Neither Breazeale nor Reynaud had any knowledge of improper or illegal activities on behalf of the Stanford Trust Co. or R. Allen Stanford, Hensgens said.
R. Allen Stanford is on trial in Houston for 14 counts, including mail and wire fraud, and could be sentenced to more than 20 years in prison if convicted. Once considered among the U.S.’s wealthiest people with an estimated net worth of more than $2 billion, he has been jailed without bond since being indicted in 2009.The Advocate reported that about $1 billion of the more than $7 billion in losses occurred with investors in the Baton Rouge, Lafayette and Covington areas, Baton Rouge attorney Phillip W. Preis and state Rep. Bodi White, R-Central, estimated.
Many of the investors have hired lawyers in an attempt to recover some of their lost investments. The investors have turned to federal officials in an attempt to have the federal government step in to help those who have lost large sums of money invested with Stanford companies.
Stanford’s defense attorneys have tried to show the financier was a savvy businessman whose financial empire, headquartered in Houston, was legitimate. They said he was trying to reorganize his businesses to pay back investors when authorities seized his companies.
The latest lawsuit claims Reynaud helped Stanford Financial, the Houston-based administrator for all Stanford businesses, get the Louisiana Office of Financial Institutions’ approval to buy Baton Rouge-based Southern Trust Co.
Reynaud allegedly submitted a letter from Antigua’s finance minister testifying to the integrity and professional competence of Stanford Financial even though, the lawsuit claims, Reynaud knew the letter was actually written by Stanford Financial. The lawsuit also claims Reynaud knew of Stanford’s suspicious activities in Montserrat.

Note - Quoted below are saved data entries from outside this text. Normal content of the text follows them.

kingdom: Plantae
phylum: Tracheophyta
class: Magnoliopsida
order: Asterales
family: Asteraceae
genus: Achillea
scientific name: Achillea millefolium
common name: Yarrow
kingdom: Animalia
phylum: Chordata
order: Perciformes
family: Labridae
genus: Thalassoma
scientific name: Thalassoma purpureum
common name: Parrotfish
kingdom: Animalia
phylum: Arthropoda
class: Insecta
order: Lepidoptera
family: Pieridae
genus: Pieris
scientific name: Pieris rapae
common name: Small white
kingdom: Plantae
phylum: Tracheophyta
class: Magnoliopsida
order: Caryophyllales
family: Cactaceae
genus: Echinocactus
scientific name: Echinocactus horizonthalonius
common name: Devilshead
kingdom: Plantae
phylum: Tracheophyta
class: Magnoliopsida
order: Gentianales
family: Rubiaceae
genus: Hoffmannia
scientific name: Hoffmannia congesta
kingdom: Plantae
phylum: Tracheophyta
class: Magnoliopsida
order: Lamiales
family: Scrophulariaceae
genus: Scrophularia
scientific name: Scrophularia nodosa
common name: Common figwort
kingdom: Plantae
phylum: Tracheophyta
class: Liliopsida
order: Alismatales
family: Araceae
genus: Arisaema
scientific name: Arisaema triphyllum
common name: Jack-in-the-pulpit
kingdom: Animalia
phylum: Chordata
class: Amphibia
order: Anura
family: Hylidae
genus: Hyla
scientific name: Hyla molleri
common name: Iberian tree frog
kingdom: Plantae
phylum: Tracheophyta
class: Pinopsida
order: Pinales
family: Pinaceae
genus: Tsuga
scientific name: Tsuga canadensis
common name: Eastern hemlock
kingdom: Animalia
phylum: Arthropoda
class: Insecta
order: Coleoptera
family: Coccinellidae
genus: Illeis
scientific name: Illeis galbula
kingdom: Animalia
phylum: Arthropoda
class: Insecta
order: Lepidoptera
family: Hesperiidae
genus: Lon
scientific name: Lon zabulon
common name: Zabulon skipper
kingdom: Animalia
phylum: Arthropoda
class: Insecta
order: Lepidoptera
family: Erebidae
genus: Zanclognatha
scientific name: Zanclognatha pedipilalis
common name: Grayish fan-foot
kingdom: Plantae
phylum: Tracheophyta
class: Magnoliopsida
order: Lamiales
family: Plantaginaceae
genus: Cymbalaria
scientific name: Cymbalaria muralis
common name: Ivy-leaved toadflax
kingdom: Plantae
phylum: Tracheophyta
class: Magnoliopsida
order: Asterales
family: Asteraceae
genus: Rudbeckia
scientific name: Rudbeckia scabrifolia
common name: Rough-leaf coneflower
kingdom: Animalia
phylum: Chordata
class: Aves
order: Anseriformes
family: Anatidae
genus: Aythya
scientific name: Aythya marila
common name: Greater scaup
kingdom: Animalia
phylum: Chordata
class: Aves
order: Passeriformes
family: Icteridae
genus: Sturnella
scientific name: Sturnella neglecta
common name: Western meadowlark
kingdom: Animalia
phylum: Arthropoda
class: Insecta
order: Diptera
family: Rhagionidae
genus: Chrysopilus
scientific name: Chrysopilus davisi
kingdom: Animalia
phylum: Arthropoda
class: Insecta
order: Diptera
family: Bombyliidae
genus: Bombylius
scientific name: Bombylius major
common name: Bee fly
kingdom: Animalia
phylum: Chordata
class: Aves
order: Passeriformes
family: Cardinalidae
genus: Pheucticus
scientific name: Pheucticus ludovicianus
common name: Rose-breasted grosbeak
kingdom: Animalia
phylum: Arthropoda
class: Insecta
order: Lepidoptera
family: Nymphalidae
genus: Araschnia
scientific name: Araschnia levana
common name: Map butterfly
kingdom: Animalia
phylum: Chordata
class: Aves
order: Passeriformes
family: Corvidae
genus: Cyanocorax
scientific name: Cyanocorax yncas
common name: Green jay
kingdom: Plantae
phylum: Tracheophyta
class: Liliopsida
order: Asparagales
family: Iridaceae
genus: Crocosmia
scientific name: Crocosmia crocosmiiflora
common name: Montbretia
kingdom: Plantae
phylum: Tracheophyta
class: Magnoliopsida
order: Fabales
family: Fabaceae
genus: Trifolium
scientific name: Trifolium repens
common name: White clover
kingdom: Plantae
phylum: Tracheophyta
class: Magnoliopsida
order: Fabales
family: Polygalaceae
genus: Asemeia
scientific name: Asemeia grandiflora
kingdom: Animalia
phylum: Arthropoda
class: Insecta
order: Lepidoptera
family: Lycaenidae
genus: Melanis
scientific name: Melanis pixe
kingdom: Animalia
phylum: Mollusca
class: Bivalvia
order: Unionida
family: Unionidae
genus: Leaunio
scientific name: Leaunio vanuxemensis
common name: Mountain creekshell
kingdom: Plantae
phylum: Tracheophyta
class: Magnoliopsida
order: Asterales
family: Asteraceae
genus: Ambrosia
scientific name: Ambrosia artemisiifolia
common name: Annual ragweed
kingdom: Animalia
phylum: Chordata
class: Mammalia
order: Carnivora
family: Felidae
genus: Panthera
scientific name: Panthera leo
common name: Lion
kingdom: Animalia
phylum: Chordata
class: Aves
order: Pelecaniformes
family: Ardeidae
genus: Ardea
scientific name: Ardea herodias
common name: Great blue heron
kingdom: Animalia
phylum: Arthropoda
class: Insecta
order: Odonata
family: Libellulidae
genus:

Southern Trust became Stanford Trust Co., eventually funneling hundreds of millions of dollars into Stanford Financial, the lawsuit says.
The lawsuit says Adams & Reese issued a legal opinion letter to the Office of Financial Institutions that essentially approved of Stanford Trust’s relationship with Stanford International Bank and Stanford Group Co. — a relationship that the lawsuit says was “incestuous and deeply conflicted.” The lawsuit alleges that the opinion helped Stanford hold OFI at bay and enabled Stanford to commit the fraud that cost investors at least $300 million.